Auch Busfahrer Rolf Mezian könnte einen Antrag auf Beihilfe stellen, aber er geht lieber auf 400 Euro-Basis arbeiten. Mezian hat Agrarwissenschaften studiert, zu DDR-Zeiten hat er als Leiter einer Brigade in der Pflanzenproduktion gearbeitet, nach der Wende war er zehn Jahre lang selbstständig. Seine Kinder sagen oft zu ihm: „Übernimm dich nicht!“ Eigentlich wäre für Mezian mit 70 Schluss gewesen, aber sein Chef war so zufrieden mit ihm, dass er ihn weiter fahren lässt. Regelmäßig muss Mezian Untersuchungen zu Fitness und Reaktionsvermögen machen. Der Rentner ist dankbar, dass ihn sein Chef weiter engagiert. Denn er will arbeiten. Das Geld ist ein Grund. Das Gefühl, gebraucht zu werden, der vielleicht viel wichtigere.

Irmtraud Schmied geht es ähnlich. Die 68-Jährige arbeitet bei Dallmayr in München, zwei Tage in der Woche steht sie in blauer Bluse und mit weißer Schürze hinter der Käsetheke. „Die ältere Kundschaft freut sich, wenn sie bekannte Gesichter sehen“, sagt Schmied. Oft erzählen ihr die Kunden dann, dass sie demnächst in den Urlaub fahren oder ins Krankenhaus müssen. Seit 22 Jahren arbeitet Schmied bei Dallmayr. In all den Jahren sind die Kollegen so etwas wie eine Familie für sie geworden. Wie viel sie bei Dallmayr verdient, möchte Schmied nicht sagen, nur soviel: „Mit der Arbeit kann ich mir in München mehr leisten.“ Die Stadt zählt zu den teuersten in Deutschland, weit mehr als die Hälfte von Schmieds Einkommen geht für die Miete ab.

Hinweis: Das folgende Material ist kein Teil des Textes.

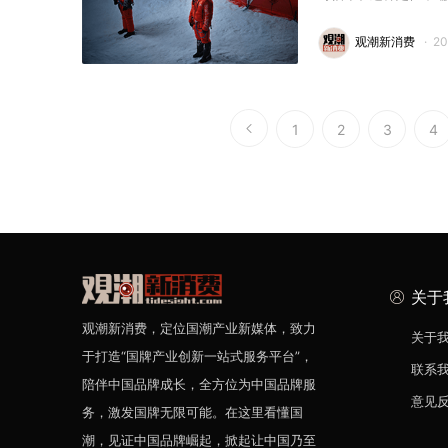
观潮新消费
·
2
1
2
3
4
关于
观潮新消费，定位国潮产业新媒体，致力
关于
于打造“国牌产业创新一站式服务平台”，
联系
陪伴中国品牌成长，全方位为中国品牌服
意见
务，激发国牌无限可能。在这里看懂国
潮，见证中国品牌崛起，掀起让中国乃至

Schmied hat Friseurin gelernt und später einen Bioladen geleitet. Da sie drei Kinder groß gezogen hat, konnte sie viele Jahre lang nicht arbeiten. Im Rahmen ihrer Möglichkeiten hat sie für die Rente vorgesorgt. Schmied schätzt, dass etwa die Hälfte ihrer älteren Bekannten nebenbei arbeitet. „Die meisten, die nicht arbeiten, haben noch einen Partner.“ Irmtraud Schmied ist seit 16 Jahren alleinstehend.

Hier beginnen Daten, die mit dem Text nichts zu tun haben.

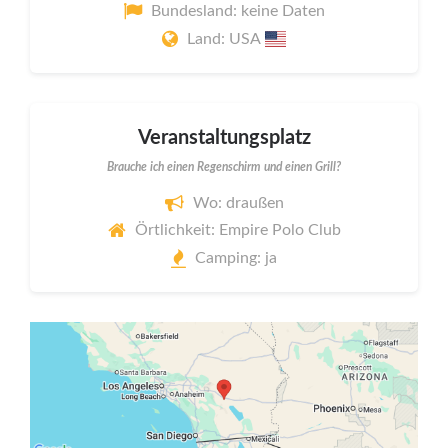
Bundesland: keine Daten
Land: USA
Veranstaltungsplatz
Brauche ich einen Regenschirm und einen Grill?
Wo: draußen
Örtlichkeit: Empire Polo Club
Camping: ja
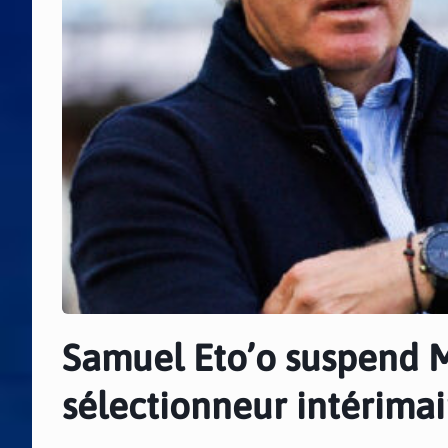
Samuel Eto’o suspend M
sélectionneur intérimai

Die Unternehmen profitieren von den Rentnern. Im Juli machte der Hamburger Handels- und Dienstleistungskonzern Otto Schlagzeilen, als bekannt wurde, dass ehemalige ältere Angestellte zurückgeholt werden. Grund ist der demografische Wandel und der daraus resultierende Fachkräftemangel: Rentner und Pensionäre sollen Engpässe im Arbeitsprozess schließen. Und auch die Gesellschaft profitiert. Bundesweit haben sich etwa viele Rentner für den Bundesfreiwilligendienst gemeldet, rund 1400 der insgesamt 27 000 Freiwilligen sind älter als 50. Zwischen 160 und 230 Euro können sie sich so dazuverdienen, je nach Stundenzahl.

Trotz der positiven Beispiele von Busfahrer Rolf Mezian und Dallmayr-Verkäuferin Irmtraud Schmied: Die Mehrheit arbeitet gewiss auch wegen des Geldes. Wie hoch ihre Rente ist, möchten die meisten nicht sagen. Betroffene schämen sich, zuzugeben, dass ihre Rente nicht reicht. Dass sie arm sind, obwohl sie so viele Jahre lang gearbeitet haben. Wie viel sie konkret dazu verdienen, oder wie wenig, darüber möchten sie nicht sprechen.

Glaubt man den Berechnungen des Arbeitsministeriums, werden Rentner auch in Zukunft weiter arbeiten. Menschen, die 40 Jahre lang gearbeitet und weniger als 2500 Euro brutto im Monat verdient haben, könnten 2030 eine Rente von 680 Euro erwarten. Sie müssten dann „mit dem Tag des Renteneintritts den Gang zum Sozialamt antreten“, warnte Arbeitsministerin Ursula von der Leyen. Zahlen des Statistischen Bundesamtes zufolge arbeitet heute bereits jeder fünfte Arbeitnehmer für einen Niedriglohn.